Age, Vermosh, Interviewed November 12th 2018

Age currently lives with her son and daughter in law at a guest house that they run in Vermosh, near the border of Montenegro. Situated uphill from a riverbed that can fill and cut them off from the road on the other side, their home houses tourists for parts of the year. Outside the house sits a variety of hand tools and machinery, some for crafting tools for making clothing. Upstairs, her daugher in law keeps a room with xhubleta and other traditional clothing on display.

Age wore her first xhubleta when she was seven. At that age, it was obligatory in her area to start wearing a black and white xhubleta, which showed the transition from childhood to girlhood. To her, it was not an unusual or special experience to start wearing her xhubleta, given that it was the commonplace.

With this transition to girlhood, Age remembers she now had to act certain ways and follow a code of conduct dictated by her community. From then on, she wore a xhubleta as her everyday attire, as was normal to do.

“It was my mother that told me that I have to wear xhubleta now and you have to act like a girl not as a child anymore so this is the wearing the xhubleta for the first time was the first process of growing up. It was more or less to give a little bit of authority to the of the costume that I was wearing.” – Age

From age seven until she got married, she owned only two xhubletas. One was for everyday life and work, while the other was reserved for special occasions such as going to church or the bazaar. As she wore these, Age began crafting the five xhubleta she would need for her married life.

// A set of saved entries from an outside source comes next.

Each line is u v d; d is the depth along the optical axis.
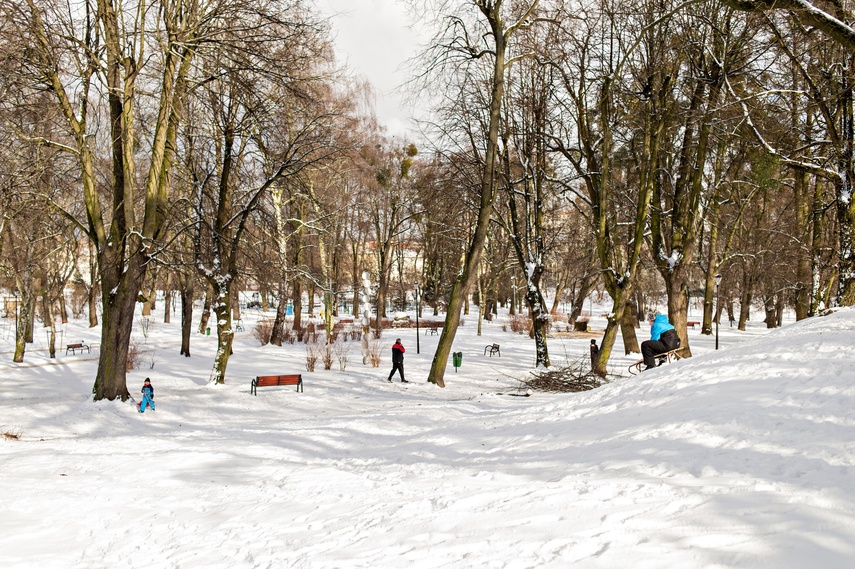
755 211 39.72
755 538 3.46
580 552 3.68
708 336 38.09
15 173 14.96
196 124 20.52
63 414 14.84
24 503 7.29
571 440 7.24
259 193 19.08
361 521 5.41
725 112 17.91
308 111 19.48
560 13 20.44
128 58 15.77
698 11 19.48
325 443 10.90
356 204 35.69
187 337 29.52
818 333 8.16
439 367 20.62
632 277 20.73
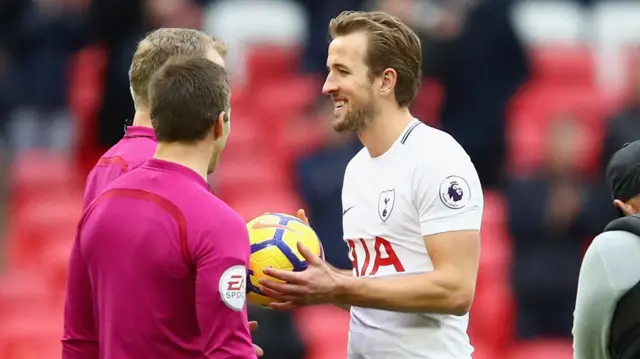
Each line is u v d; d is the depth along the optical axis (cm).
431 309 1839
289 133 4638
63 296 3862
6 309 3809
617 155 1859
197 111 1712
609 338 1805
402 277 1830
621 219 1794
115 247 1691
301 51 4966
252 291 1834
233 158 4581
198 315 1658
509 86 4491
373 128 1927
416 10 4481
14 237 4206
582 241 4003
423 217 1873
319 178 4022
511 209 4012
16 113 4816
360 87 1905
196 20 4366
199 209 1683
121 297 1684
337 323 3794
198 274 1658
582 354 1834
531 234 3988
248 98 4922
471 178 1880
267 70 5056
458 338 1938
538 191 4012
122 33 4247
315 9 4984
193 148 1727
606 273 1780
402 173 1902
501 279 3991
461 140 4450
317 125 4403
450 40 4444
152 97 1731
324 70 4803
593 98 5184
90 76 4903
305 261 1838
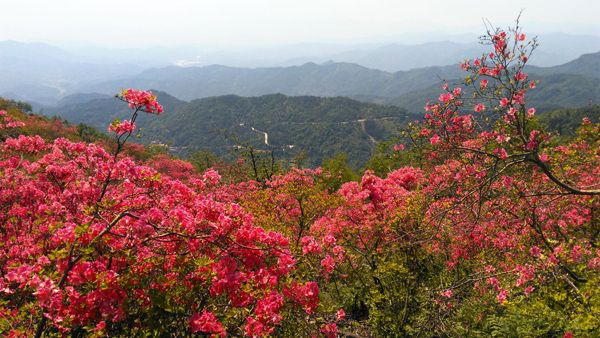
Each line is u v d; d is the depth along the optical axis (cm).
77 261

She began learning to make her xhubleta when she was nine, working “little by little” with the help of her mother to carry out the entire process. Focusing all of your energy into the work, a xhubleta can be finished in around two months, she says.

Age’s sister in law on her wedding day wearing a xhubleta. Her husband is wearing cakcir.
“Age embroidered and beaded symbols into her xhubleta based on her tastes, finishing everything when she was 18.”
On Age’s wedding day, she remembers wearing “the most beautiful xhubleta.” This xhubleta, and all the others she would now wear, would be almost entirely black, differentiating them from those of childhood. Despite the beauty of her wedding dress, she felt no specific feelings toward her dress, it being what everybody always wore for such an occasion.

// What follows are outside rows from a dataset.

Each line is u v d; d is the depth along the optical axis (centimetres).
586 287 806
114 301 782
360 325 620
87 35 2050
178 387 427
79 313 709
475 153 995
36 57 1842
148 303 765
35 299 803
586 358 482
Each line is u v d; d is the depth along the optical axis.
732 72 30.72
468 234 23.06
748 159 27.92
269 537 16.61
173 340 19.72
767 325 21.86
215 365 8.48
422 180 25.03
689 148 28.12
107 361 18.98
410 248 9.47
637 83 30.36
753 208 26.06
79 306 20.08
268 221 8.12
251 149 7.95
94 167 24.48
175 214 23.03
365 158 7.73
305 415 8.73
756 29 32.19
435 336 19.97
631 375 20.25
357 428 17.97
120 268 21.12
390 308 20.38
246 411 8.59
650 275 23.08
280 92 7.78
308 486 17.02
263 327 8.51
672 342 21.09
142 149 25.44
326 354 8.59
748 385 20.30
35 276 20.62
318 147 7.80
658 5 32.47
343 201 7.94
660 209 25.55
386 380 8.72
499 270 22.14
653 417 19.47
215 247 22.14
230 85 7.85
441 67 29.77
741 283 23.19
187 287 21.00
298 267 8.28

With only five xhubletas to last a lifetime, these had to be cleaned and maintained. Cleaning was performed with warm, soapy water, and Age had to remove the thin white strip along the bottom of her skirts for cleaning, to keep them from being discolored. At this time in her life, communist clothing began to replace traditional wear in everyday life. As a consequence of this, it was better and easier to throw away a xhubleta than to maintain it.

The xhubleta was heavy, and it was easier to work in the lighter communist clothes. Age and other women chose to stop wearing their xhubletas and adopt these instead. Men, too, stopped wearing their traditional cakcir in favor of communist attire. In reference to Age, it was said that “their pride was with the xhubleta, so when they left the xhubleta they left their pride, too.”

When asked what the men thought of women not wearing the xhubleta, she said they probably were worried about themselves not wearing the cakcir, actually. The last time Age wore a xhubleta was last year, when she demonstrated wearing her xhubleta for a group of journalists working on a documentary. Her one daughter did not wear a xhubleta when she turned seven. Not only were there modern clothes to wear, but the tools required to make a xhubleta were also destroyed under communism. Reflecting on the xhubletas place in present day Albania, Age says she cannot ask girls nowadays to wear the xhubleta. Clothing now is so much more practical, she states that it was different for her because it was the only way of life she new.